Norma ushered us into her kindergarten. About forty little kids were sitting against the walls of the large courtyard, beneath a large brownish yellow mural, with Peace written on it in Hebrew, Spanish, and Arabic. An Israeli, who had signed his name as Lior, had preceded us in Cabanaconde!
While they were unpacking the things we had bought, I went over and sat with the children. Once had I taken a couple of pictures of them and showed them the pictures on the display of my digital camera, I was mobbed - what a pleasure!

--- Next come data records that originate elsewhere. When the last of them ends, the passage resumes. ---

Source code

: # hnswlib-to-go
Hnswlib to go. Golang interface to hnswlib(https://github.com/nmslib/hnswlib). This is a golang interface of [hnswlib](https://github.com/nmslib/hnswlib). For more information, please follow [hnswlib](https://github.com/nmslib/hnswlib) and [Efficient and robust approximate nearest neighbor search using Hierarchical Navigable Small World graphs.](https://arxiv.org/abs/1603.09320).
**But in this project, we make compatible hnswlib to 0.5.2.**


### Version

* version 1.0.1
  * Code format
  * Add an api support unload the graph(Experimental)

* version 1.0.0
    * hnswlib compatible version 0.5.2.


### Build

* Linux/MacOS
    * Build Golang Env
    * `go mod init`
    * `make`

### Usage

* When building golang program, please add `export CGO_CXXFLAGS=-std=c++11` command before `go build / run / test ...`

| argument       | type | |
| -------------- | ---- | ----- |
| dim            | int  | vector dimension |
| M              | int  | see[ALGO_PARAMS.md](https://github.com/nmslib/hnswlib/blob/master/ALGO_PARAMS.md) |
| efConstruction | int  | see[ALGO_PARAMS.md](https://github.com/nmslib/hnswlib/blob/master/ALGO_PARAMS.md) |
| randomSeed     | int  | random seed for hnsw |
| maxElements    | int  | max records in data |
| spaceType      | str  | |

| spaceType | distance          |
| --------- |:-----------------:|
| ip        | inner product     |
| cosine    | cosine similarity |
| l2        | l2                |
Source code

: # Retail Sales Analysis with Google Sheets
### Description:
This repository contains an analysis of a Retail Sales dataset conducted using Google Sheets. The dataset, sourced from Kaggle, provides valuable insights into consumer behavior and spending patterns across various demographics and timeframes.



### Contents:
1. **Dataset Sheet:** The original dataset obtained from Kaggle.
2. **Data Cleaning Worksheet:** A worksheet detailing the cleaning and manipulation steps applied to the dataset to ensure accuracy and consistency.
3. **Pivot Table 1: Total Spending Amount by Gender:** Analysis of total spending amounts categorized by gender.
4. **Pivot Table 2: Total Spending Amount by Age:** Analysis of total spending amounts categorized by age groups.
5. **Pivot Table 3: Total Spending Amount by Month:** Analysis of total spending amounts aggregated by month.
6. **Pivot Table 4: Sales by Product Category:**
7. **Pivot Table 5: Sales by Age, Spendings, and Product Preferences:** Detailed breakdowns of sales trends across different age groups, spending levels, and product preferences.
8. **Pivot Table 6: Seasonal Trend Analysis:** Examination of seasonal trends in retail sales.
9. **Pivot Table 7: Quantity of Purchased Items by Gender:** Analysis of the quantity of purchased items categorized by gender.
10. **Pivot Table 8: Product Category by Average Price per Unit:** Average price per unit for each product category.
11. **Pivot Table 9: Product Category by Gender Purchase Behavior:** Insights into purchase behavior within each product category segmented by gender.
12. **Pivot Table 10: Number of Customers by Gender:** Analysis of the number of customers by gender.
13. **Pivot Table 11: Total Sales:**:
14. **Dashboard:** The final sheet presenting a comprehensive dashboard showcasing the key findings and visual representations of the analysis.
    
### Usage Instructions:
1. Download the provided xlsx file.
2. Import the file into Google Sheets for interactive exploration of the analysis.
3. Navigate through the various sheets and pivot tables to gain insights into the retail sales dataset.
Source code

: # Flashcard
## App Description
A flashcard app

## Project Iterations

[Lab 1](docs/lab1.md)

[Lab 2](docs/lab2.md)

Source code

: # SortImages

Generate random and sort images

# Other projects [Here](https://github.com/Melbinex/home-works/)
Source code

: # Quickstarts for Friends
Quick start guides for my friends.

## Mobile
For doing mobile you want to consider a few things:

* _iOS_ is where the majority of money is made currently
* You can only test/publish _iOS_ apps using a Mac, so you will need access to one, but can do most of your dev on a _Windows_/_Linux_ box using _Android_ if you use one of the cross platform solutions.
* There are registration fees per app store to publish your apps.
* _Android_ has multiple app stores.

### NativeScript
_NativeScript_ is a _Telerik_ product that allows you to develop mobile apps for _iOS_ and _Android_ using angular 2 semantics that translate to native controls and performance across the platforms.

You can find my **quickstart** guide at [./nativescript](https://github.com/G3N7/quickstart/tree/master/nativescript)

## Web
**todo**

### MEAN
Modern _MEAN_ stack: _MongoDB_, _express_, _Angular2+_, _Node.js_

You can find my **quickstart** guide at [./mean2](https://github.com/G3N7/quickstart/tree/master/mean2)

Then the ceremony began. Cabezon, the driver, organized the pupils into lines, and they sang some songs for us. The teacher who led them in singing clearly enjoyed what she was doing. The children were all clean and well-behaved. They stood quietly in their lines while we gave each of them a notebook and a couple of pencils.
The mayor of the village and the governor of the district (a man appointed by the central government) were in attendance. In the end, as we were leaving, Norma draped necklaces of dried corncobs around our necks. Then we headed for the elementary school for a more elaborate ceremony.
At the kindergarten we also met Dante, a young man with a smooth, brown face who spoke pretty good English. In fact he told us that he taught it in an adult education program that he had set up. His son was one of the kids in the kindergarten, and he'd been invited to attend the ceremony.